Amoena-phyllode.JPG (20657 bytes)Acacia amoena: There are many native Acacias or Wattles that develop into medium shrubs reaching a height of two metres or so. A few of these shrubby Wattles are well known in cultivation but there are literally dozens of species that are virtually unknown in horticulture. Many of these Wattles have horticultural potential and could be grown as components of native hedgerows and shrubberies.
Acacia amoena is one of these virtually unknown shrubby Wattles. Its common name is Boomerang Wattle and refers to the shape of the phyllodes. The Boomerang Wattle grows into an erect medium shrub with bright, golden globular flowers in spring. The distinctive feature of the Boomerang Wattle is the number of glands that occur along the margin of the phyllodes. There are usually two (see image) but in some cases there may be three or four. Usually Wattles have only one gland.
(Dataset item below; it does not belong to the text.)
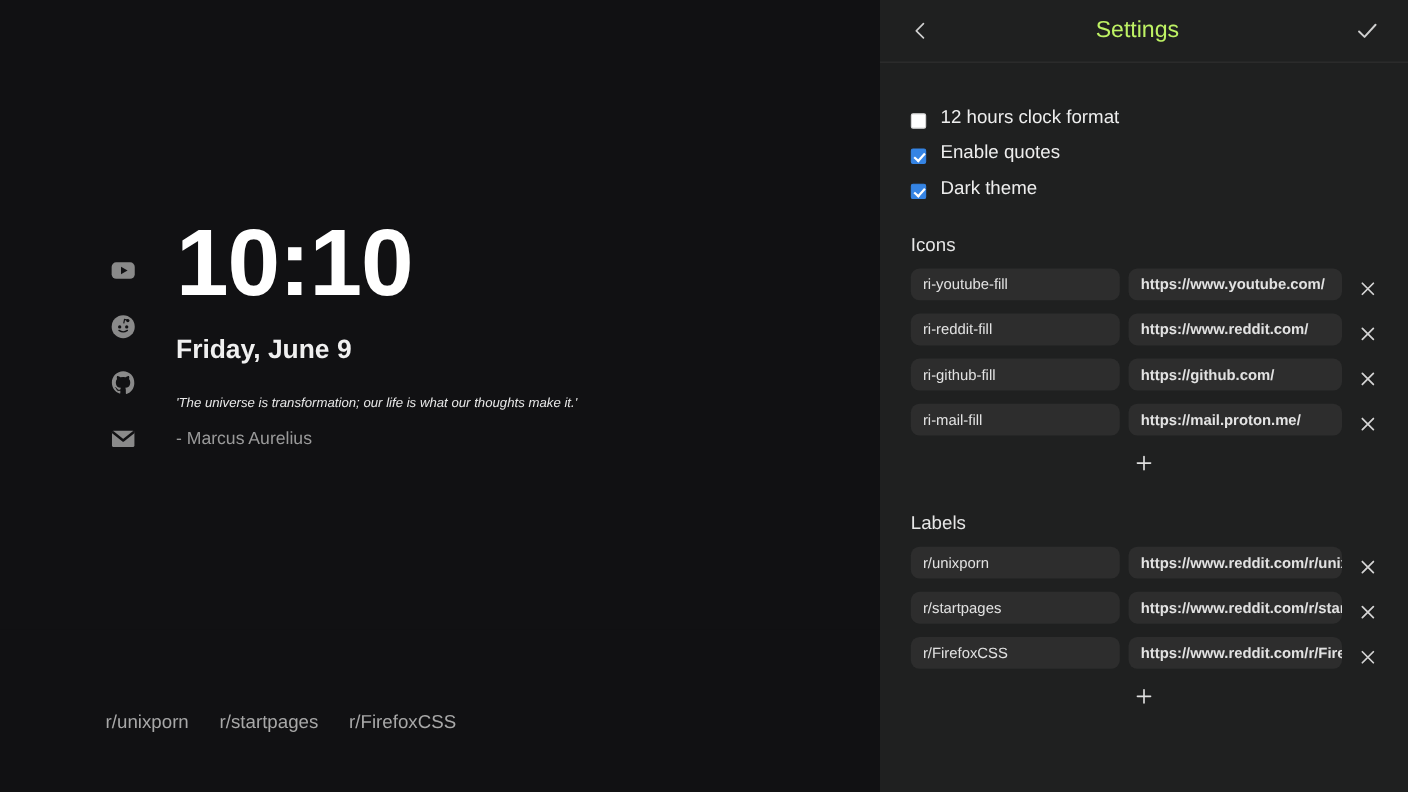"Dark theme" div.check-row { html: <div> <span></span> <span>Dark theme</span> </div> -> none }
The multiple glands are a distinctive feature and are used in the identification of the species. As with all Acacias, pruning after flowering is beneficial. Cut branches behind the spent flowers. This will encourage dense growth and bounteous blooming.
Acacia amoena occurs in eastern NSW with a population in the eastern highlands of Victoria. There is a population along the Oxley Highway east of Walcha on the Northern Tablelands of NSW.
Propagate from seeds and probably cuttings.